Hingga pertengahan tahun 2025, inflasi Sumsel tercatat berada di level 1,88 persen. Meskipun relatif terkendali, Cik Ujang mengingatkan seluruh kepala daerah agar tetap waspada terhadap pergerakan harga kebutuhan pokok.
“Jangan lengah. Distribusi dan ketersediaan bahan pangan seperti beras, cabai, bawang, serta daging ayam harus tetap terjaga,” tegasnya.
Ia juga mendorong penguatan Gerakan Sumsel Mandiri Pangan (GSMP) serta kerja sama lintas kabupaten dan kota guna menciptakan ketahanan pangan yang berkelanjutan di tingkat lokal.
Di kesempatan yang sama, Kepala Perwakilan Bank Indonesia Provinsi Sumatera Selatan, Bambang Pramono, mengungkapkan bahwa sektor makanan, transportasi, pendidikan, serta pakaian dan alas kaki masih menjadi penyumbang utama inflasi di daerah.

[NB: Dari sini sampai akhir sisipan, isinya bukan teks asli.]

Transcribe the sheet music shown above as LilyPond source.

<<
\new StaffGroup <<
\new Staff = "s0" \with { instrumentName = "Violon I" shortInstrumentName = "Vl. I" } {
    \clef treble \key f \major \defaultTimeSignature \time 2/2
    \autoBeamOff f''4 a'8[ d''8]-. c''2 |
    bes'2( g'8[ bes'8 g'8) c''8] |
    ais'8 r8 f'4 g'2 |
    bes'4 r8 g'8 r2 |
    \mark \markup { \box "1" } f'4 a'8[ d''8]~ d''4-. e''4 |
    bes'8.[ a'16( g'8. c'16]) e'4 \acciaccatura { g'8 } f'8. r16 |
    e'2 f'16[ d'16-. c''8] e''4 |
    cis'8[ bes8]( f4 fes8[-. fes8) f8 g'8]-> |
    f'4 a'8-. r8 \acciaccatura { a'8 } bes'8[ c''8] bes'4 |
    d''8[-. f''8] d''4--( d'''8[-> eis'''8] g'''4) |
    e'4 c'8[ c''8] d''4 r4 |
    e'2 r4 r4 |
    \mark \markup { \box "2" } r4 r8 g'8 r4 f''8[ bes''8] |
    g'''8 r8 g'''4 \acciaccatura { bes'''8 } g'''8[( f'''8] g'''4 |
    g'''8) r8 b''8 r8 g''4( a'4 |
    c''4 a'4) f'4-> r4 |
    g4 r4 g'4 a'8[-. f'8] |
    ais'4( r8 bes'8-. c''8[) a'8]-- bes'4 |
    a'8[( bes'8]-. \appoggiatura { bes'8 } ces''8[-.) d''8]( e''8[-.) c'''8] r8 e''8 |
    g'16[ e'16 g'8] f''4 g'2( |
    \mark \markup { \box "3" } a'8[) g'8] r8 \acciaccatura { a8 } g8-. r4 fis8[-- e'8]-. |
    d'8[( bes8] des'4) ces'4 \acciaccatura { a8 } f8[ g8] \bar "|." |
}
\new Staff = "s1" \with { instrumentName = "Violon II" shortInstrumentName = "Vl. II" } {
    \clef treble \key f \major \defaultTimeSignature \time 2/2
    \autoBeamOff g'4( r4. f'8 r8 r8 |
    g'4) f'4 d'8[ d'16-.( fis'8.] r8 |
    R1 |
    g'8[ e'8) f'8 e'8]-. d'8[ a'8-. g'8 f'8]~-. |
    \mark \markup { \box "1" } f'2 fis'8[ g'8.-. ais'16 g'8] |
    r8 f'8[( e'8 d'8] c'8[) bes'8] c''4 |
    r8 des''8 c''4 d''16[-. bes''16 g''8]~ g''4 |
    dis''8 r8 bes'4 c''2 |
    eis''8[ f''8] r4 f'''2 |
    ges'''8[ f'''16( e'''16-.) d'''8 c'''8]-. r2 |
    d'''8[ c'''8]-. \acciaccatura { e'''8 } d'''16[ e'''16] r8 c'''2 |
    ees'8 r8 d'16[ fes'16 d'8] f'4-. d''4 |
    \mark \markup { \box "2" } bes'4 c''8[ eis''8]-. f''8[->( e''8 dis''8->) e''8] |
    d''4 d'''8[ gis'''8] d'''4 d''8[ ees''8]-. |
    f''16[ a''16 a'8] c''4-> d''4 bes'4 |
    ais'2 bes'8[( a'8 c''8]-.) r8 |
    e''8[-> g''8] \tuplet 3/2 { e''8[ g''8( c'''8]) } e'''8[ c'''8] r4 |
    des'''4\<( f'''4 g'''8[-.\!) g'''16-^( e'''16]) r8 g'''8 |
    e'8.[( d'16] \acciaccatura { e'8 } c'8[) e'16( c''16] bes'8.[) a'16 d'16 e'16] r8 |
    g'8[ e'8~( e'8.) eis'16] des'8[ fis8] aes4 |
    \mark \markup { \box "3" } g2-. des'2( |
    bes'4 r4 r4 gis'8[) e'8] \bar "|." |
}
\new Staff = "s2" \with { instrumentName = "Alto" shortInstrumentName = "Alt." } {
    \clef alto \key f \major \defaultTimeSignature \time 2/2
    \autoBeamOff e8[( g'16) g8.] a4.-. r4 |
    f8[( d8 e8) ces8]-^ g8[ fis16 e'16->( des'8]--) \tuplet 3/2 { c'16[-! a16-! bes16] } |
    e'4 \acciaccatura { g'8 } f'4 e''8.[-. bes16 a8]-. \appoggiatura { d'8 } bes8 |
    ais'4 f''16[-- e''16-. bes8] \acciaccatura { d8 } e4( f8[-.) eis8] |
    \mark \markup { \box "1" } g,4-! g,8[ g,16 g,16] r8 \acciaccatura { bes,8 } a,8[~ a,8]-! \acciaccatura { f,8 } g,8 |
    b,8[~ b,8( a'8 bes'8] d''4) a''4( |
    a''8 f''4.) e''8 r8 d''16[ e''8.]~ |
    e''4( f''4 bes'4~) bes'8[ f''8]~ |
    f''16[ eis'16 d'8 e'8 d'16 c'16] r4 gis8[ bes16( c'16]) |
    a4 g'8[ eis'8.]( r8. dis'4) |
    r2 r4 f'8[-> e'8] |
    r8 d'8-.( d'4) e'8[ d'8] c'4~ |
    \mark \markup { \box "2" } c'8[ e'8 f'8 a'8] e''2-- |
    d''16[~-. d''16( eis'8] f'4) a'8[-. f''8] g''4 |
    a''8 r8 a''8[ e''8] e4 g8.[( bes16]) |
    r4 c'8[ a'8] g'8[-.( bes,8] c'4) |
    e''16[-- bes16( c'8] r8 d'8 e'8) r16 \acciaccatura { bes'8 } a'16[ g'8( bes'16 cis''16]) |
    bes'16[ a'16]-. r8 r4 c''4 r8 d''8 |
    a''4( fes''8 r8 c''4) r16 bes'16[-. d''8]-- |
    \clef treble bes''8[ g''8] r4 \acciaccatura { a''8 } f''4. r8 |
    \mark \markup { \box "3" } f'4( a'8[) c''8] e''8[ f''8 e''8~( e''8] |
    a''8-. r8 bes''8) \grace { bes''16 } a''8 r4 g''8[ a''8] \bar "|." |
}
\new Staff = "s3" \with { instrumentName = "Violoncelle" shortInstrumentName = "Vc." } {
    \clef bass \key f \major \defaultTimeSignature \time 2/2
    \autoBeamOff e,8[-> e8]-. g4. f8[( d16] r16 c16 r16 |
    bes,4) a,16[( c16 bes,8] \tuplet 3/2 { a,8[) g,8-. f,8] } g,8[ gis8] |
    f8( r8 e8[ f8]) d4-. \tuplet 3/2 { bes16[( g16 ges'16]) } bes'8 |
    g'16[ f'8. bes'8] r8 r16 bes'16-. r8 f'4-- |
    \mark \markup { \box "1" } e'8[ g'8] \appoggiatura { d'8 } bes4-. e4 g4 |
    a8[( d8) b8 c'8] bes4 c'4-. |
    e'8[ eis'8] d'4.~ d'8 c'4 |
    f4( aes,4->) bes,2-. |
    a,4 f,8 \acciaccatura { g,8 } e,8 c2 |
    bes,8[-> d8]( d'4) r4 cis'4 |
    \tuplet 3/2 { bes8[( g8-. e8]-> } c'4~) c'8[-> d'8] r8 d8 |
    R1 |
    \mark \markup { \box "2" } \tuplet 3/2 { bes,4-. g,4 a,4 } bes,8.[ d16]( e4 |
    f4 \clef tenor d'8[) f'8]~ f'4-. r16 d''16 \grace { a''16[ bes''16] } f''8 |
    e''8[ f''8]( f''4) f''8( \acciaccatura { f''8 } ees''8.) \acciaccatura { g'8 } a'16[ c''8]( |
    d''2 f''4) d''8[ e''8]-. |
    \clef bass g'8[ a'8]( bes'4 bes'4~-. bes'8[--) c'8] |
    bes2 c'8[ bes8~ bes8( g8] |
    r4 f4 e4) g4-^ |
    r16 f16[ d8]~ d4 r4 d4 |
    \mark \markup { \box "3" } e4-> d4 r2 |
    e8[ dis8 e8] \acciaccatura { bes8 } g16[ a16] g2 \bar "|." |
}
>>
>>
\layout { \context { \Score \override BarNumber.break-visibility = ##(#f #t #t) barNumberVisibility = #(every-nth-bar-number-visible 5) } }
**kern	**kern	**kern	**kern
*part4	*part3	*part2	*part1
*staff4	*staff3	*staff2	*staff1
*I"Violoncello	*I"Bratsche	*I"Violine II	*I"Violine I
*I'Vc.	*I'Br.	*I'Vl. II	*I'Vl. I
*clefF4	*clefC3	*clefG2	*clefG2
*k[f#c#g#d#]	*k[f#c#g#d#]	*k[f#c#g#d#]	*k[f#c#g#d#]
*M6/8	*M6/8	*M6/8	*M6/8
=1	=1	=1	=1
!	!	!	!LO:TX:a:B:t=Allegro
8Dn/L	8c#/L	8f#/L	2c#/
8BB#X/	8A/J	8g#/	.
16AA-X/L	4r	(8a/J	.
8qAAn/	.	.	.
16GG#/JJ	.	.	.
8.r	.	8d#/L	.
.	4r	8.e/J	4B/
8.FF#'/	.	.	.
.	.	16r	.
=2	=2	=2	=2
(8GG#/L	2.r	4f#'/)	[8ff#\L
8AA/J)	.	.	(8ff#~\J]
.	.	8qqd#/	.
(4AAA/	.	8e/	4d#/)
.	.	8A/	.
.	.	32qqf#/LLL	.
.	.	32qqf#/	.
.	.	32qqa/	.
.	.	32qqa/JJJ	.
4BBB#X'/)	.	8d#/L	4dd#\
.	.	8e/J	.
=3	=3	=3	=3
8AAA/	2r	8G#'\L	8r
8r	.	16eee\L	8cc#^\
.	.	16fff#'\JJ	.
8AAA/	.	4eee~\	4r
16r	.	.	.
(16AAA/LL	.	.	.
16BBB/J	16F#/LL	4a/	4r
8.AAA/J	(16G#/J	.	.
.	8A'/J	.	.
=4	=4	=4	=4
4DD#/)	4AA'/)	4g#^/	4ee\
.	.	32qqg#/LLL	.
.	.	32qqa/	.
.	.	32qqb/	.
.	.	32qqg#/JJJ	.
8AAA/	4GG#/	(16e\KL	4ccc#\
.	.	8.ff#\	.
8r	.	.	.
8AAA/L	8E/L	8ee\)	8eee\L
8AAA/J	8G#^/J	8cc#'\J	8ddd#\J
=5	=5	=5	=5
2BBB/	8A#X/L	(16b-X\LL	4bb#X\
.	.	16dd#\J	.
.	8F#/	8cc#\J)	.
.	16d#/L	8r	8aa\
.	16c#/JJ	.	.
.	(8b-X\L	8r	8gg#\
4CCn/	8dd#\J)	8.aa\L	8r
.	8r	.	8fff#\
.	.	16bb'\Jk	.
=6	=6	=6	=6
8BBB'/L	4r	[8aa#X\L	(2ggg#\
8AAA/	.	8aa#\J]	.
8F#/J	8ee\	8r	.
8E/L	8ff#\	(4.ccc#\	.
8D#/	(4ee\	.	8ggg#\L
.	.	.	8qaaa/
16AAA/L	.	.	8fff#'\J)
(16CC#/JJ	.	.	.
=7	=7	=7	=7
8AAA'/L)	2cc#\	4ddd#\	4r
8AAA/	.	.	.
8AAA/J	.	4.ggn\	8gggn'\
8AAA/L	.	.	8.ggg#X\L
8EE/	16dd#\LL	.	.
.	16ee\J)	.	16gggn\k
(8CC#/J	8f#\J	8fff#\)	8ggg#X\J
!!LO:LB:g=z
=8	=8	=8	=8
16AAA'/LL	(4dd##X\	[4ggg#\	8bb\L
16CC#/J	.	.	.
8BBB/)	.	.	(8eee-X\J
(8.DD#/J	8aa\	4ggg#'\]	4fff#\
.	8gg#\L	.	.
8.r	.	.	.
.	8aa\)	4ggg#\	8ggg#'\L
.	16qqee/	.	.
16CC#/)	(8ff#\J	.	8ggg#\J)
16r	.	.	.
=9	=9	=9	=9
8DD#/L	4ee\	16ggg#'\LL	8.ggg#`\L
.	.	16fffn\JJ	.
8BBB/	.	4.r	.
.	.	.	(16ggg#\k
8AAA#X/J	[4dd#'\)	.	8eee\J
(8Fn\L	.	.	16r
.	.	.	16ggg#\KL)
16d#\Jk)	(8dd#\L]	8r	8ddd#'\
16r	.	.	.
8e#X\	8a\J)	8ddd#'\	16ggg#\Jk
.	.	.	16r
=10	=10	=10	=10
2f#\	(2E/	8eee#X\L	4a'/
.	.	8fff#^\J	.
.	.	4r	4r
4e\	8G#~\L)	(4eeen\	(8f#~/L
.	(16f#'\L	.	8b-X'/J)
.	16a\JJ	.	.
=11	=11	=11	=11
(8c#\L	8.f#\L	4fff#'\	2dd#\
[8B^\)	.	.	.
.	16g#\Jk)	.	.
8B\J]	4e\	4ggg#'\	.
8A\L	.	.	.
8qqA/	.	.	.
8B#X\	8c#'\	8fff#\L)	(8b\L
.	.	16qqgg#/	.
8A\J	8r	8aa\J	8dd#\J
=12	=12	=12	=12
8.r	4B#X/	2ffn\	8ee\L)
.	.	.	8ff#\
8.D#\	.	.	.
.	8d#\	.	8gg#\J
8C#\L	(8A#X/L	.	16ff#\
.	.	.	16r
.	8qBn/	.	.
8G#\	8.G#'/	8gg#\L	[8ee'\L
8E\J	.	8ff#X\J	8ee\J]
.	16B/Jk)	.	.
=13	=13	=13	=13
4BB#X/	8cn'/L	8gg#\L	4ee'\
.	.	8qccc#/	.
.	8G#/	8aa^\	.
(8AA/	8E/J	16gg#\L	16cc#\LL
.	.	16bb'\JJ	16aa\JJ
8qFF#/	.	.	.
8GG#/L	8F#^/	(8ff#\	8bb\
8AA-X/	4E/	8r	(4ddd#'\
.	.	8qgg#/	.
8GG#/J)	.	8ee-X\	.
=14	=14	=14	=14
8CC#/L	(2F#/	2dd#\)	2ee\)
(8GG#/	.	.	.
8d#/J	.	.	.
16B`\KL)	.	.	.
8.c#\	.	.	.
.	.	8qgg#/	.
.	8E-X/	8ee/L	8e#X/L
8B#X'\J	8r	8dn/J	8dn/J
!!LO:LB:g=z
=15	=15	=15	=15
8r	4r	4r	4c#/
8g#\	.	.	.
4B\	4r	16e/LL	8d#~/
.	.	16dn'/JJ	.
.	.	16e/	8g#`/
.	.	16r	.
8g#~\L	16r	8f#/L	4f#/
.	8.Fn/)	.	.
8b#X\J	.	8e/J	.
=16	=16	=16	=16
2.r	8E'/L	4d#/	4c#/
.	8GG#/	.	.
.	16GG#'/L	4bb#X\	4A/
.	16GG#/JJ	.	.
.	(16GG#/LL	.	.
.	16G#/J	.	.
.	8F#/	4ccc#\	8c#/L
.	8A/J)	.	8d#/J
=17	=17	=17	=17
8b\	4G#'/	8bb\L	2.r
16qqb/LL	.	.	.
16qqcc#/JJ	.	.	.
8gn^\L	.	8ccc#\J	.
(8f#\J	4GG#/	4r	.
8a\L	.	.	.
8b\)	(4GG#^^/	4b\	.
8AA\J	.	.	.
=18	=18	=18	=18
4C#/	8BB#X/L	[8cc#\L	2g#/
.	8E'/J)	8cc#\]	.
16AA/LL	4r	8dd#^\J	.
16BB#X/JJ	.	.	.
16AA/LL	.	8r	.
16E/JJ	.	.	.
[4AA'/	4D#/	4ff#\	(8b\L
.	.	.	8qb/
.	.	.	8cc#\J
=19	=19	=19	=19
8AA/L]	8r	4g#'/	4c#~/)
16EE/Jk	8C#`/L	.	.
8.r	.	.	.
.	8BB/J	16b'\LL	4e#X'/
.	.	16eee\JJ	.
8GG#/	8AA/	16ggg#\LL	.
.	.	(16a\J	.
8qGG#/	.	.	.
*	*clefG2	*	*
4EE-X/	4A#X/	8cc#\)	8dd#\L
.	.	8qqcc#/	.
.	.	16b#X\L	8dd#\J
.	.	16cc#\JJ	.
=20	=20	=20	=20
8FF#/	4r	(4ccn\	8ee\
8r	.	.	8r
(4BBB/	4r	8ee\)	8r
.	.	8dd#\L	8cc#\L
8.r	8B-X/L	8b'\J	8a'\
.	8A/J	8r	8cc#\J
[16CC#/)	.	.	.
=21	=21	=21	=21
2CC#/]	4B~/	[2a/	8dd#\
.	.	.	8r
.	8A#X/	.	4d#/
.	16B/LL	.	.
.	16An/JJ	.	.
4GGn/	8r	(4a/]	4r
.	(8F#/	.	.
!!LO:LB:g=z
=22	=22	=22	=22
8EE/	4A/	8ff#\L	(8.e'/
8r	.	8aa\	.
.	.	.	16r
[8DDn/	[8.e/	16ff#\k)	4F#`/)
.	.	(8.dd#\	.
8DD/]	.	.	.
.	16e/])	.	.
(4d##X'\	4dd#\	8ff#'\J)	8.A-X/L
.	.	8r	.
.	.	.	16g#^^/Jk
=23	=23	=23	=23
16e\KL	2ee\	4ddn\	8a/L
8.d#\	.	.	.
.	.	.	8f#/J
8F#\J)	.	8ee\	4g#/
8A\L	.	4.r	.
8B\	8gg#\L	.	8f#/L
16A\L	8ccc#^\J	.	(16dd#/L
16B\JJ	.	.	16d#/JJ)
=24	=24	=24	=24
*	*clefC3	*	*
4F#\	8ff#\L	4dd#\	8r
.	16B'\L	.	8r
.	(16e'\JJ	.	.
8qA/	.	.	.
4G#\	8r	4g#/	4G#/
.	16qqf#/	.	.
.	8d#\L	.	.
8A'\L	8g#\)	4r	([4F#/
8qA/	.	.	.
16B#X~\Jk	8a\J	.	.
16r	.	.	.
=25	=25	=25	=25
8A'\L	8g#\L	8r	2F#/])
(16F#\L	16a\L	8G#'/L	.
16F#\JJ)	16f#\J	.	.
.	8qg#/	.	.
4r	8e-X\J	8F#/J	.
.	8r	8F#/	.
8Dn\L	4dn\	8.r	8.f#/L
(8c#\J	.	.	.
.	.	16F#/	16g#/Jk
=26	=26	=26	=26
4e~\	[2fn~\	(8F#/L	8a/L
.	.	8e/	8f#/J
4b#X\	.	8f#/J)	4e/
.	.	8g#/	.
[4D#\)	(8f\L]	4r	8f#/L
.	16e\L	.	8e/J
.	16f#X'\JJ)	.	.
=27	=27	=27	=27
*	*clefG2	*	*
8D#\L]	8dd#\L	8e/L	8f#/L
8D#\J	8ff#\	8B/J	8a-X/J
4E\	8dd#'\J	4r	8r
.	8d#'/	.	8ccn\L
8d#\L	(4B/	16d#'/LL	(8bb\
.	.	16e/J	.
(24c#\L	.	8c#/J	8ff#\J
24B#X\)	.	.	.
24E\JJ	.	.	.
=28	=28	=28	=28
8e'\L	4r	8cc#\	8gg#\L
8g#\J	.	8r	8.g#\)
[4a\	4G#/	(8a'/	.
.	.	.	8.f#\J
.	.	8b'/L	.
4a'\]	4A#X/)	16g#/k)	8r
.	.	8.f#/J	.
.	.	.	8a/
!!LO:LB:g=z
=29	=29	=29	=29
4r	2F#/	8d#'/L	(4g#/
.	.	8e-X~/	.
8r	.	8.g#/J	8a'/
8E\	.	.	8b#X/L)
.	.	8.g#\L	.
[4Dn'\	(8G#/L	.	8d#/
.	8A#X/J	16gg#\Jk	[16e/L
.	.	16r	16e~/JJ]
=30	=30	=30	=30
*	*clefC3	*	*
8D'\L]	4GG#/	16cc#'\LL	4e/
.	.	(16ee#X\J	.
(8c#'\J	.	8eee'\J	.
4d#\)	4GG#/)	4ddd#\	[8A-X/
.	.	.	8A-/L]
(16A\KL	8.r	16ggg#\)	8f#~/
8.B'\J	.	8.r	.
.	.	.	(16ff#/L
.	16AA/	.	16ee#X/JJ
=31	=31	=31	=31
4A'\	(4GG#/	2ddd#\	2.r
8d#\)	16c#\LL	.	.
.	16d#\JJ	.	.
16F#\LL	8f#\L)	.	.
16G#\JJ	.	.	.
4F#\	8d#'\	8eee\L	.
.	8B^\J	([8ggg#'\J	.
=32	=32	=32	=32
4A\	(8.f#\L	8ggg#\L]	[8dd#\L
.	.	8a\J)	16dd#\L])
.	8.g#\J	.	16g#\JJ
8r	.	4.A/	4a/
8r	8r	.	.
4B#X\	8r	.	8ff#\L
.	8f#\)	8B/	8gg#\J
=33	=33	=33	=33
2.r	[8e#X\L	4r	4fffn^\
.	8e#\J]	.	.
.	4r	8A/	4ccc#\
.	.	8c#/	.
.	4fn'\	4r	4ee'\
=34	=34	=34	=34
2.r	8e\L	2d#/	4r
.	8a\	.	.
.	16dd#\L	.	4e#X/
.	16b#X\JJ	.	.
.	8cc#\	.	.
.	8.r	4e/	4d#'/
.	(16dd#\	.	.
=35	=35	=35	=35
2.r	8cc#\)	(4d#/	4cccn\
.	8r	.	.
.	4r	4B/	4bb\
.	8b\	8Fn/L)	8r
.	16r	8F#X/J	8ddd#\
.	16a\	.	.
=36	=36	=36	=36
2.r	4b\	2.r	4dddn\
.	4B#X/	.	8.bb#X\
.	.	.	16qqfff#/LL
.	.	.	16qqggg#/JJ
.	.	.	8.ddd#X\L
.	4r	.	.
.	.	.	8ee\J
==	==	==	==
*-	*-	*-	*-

Selain itu, ia menyoroti potensi tekanan dari inflasi inti, terutama akibat kenaikan harga komoditas seperti kopi dan emas, yang bisa berdampak pada daya beli masyarakat.
“Solusi jangka menengah yang kami dorong meliputi digitalisasi di sektor pertanian, pemanfaatan social funding, hingga model korporatisasi petani agar mereka lebih mudah mengakses pembiayaan,” jelas Bambang.
Kegiatan ini turut dihadiri oleh pejabat lintas instansi, termasuk dari Kementerian Koordinator Bidang Perekonomian, Otoritas Jasa Keuangan (OJK), Badan Pusat Statistik (BPS), BMKG, serta para kepala daerah se-Sumatera Selatan.